— Passage for review —

----------------

This year has also seen the addition of important new detector capabilities, including a large Pilatus 6M Pixel Array Detector and data acquisition system for the Beamline 12-1 macromolecular crystallography station, which will greatly enhance the throughput and accuracy of the structure determinations, as well as a unique 100-element germanium detector array for X-ray absorption spectroscopy, which provides greatly enhanced sensitivities. We have also started exploring the world of the ultrafast via picosecond X-ray pulses produced by SPEAR3 in "low alpha" mode, which will provide a bridge to the even faster femtosecond pulses of the Linac Coherent Light Source. Additional connections to LCLS have been forged both on the administrative side, through the sharing of a common user administration and safety group, as well as the experimental side, where the chamber used at LCLS for the SXR experiment was first tested on Beamline 13-1 at SSRL.

As SSRL shutdown activity ramps up to high gear, numerous accelerator, infrastructure and beamline capability and reliability upgrades will be completed, getting us ready to come up in the fall at 350 mA, effectively doubling the integrated current that SSRL users saw when the run started in the fall of 2009. This is an important milestone along the path of realizing the full 500 mA operating current potential of SPEAR3. Once we gain experience at 350 mA and assure ourselves that the user data quality is maintained at the higher currents, we'll be ready to take the next step up, sometime during the coming run year.

It should be emphasized that none of this could happen without the hard work and, most importantly, teamwork of all the staff across the SLAC site and I would like to take this opportunity to give my heartfelt thanks.

----------------

— Activity a —
Write out the rows below word for word, from the line with "Annotation spec: after" to the line with "-0.007877, 0.920272, -1.427620]]", both included. Leave the pictures out.

— Data for analysis —
----------------

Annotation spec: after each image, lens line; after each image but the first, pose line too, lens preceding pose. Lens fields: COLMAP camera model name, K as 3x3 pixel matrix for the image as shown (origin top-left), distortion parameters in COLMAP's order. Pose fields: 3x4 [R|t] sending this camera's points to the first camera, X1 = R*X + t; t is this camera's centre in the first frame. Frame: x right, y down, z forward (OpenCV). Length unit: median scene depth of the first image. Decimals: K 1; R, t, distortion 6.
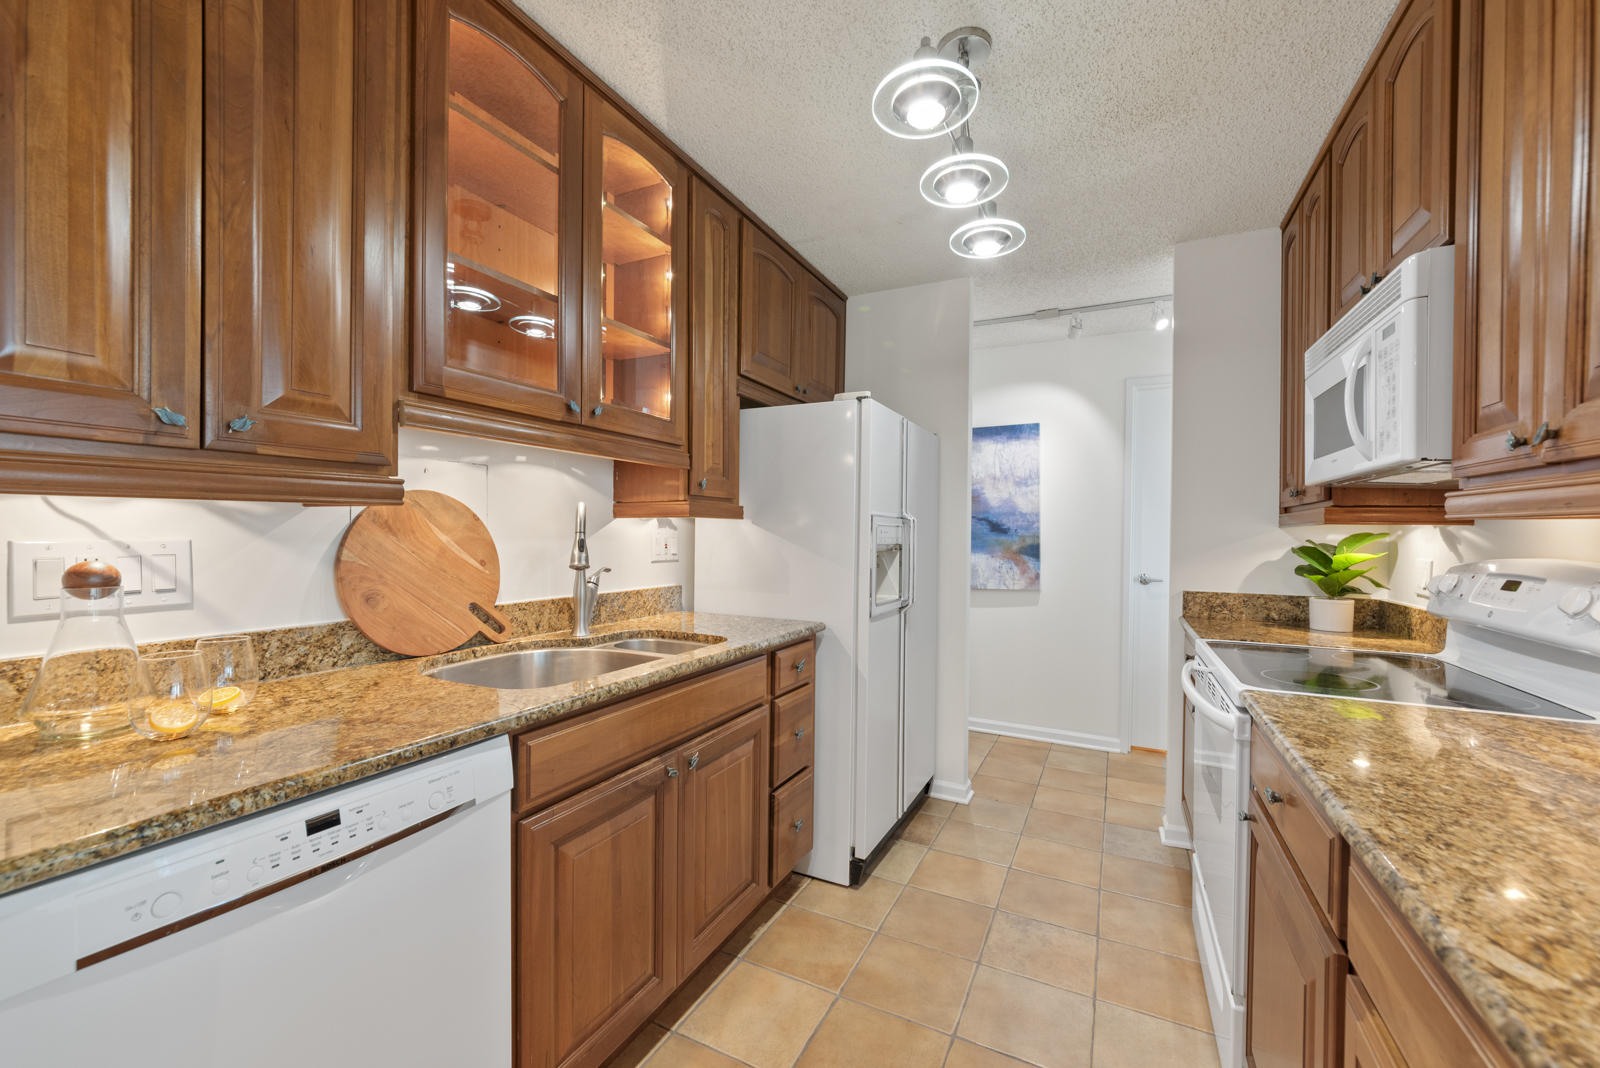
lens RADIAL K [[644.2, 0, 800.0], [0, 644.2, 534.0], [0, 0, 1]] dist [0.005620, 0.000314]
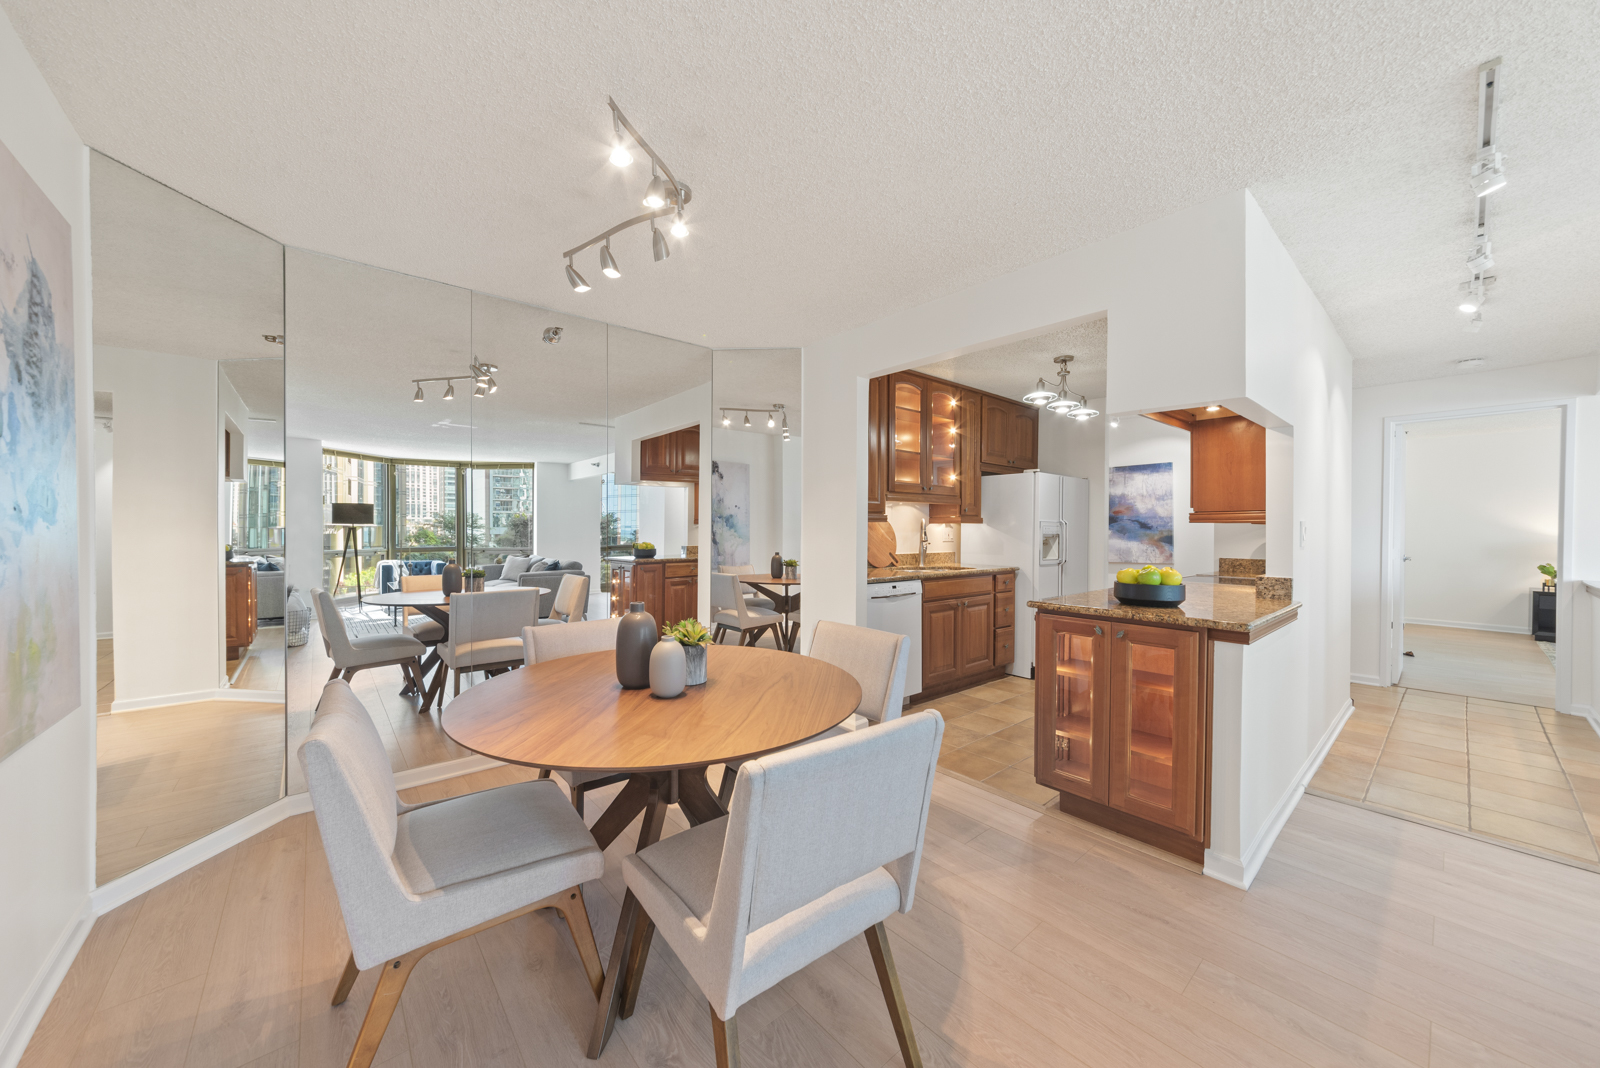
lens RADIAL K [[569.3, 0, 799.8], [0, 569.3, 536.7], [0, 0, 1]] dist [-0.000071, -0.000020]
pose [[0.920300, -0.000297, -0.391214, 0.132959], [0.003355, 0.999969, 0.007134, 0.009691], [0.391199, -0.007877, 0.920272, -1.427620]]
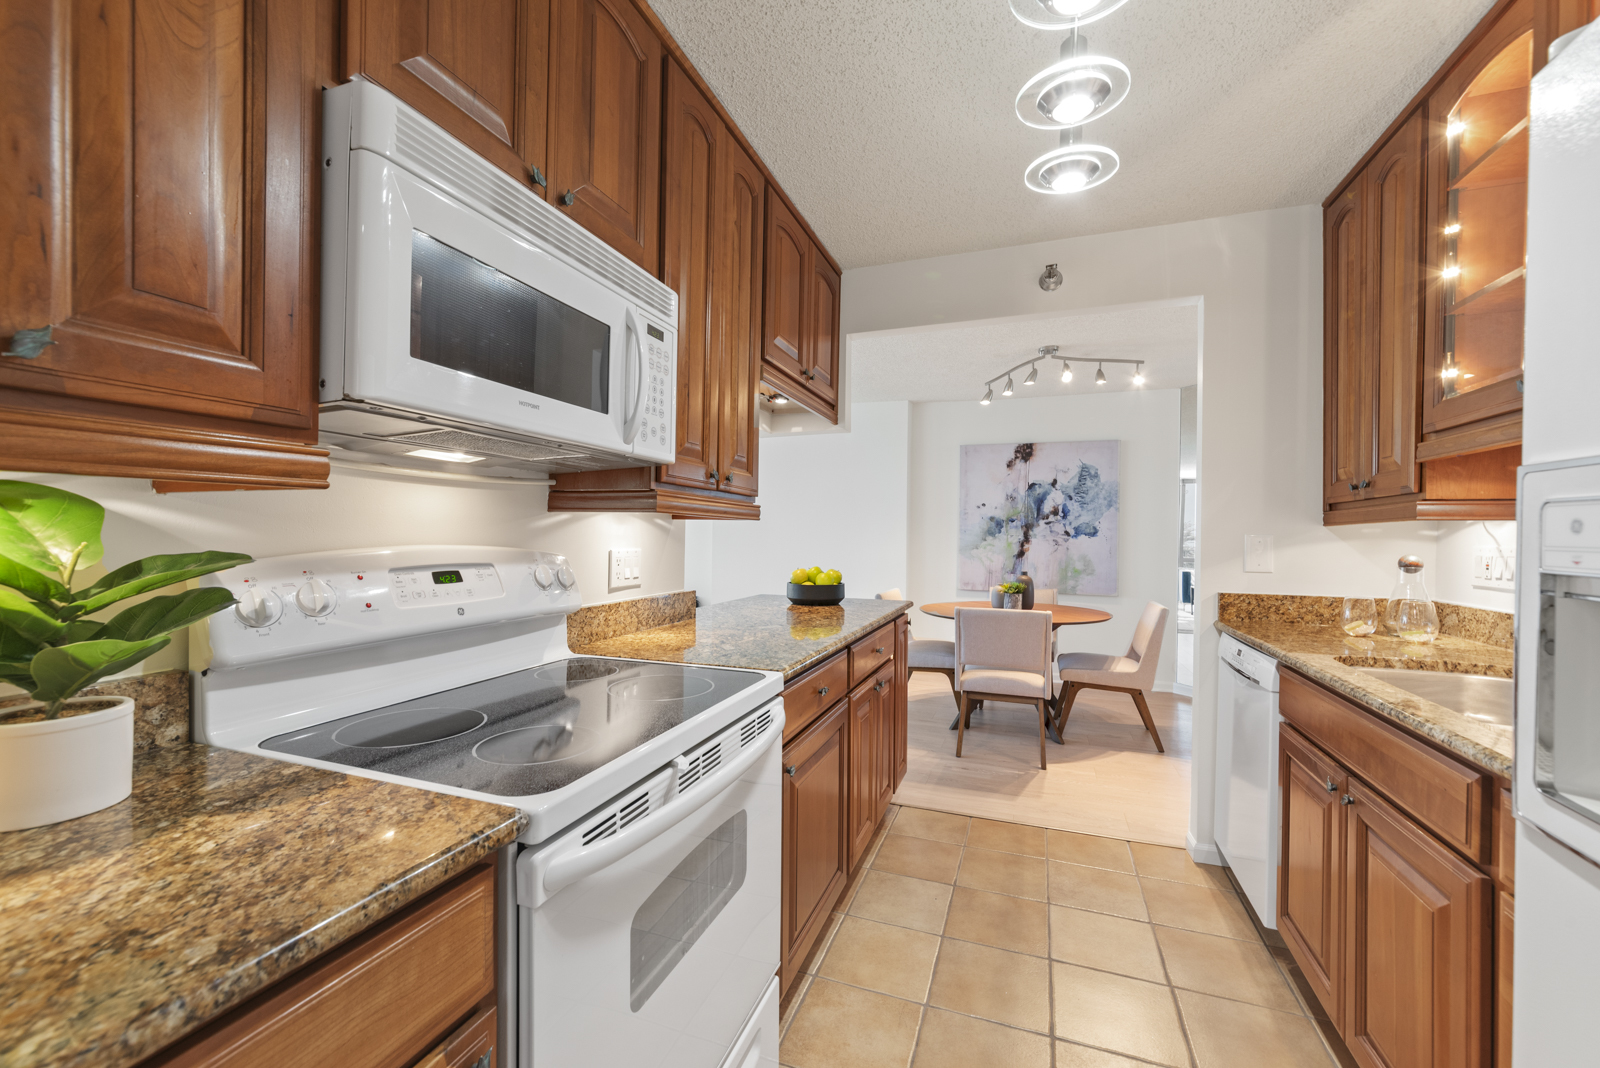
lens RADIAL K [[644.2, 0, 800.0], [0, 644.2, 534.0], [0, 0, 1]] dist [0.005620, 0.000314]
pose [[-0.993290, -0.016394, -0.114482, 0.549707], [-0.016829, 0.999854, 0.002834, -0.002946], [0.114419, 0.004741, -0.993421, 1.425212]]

----------------

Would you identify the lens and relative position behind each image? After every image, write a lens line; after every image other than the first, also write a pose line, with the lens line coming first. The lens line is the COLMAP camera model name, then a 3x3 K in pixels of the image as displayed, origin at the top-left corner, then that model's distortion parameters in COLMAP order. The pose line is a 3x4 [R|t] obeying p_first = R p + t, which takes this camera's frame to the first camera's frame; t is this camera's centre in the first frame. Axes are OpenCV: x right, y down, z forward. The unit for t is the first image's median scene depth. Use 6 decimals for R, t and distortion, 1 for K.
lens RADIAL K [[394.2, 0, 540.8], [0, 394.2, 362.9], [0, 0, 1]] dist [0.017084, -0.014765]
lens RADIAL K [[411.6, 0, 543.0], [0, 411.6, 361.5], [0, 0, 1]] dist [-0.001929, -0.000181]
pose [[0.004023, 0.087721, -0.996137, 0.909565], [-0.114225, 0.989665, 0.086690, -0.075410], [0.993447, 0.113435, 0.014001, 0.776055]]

----------------

— Activity b —
Answer these from the passage on SSRL upgrades:
(i) At what current is SSRL set to come up in the fall?
(ii) How many elements does the new germanium detector array have?
(iii) On which beamline was the chamber used at LCLS for the SXR experiment first tested?

— Exercise output a —
Annotation spec: after each image, lens line; after each image but the first, pose line too, lens preceding pose. Lens fields: COLMAP camera model name, K as 3x3 pixel matrix for the image as shown (origin top-left), distortion parameters in COLMAP's order. Pose fields: 3x4 [R|t] sending this camera's points to the first camera, X1 = R*X + t; t is this camera's centre in the first frame. Frame: x right, y down, z forward (OpenCV). Length unit: median scene depth of the first image. Decimals: K 1; R, t, distortion 6.
lens RADIAL K [[644.2, 0, 800.0], [0, 644.2, 534.0], [0, 0, 1]] dist [0.005620, 0.000314]
lens RADIAL K [[569.3, 0, 799.8], [0, 569.3, 536.7], [0, 0, 1]] dist [-0.000071, -0.000020]
pose [[0.920300, -0.000297, -0.391214, 0.132959], [0.003355, 0.999969, 0.007134, 0.009691], [0.391199, -0.007877, 0.920272, -1.427620]]

— Exercise output b —
(i) 350 mA
(ii) 100
(iii) Beamline 13-1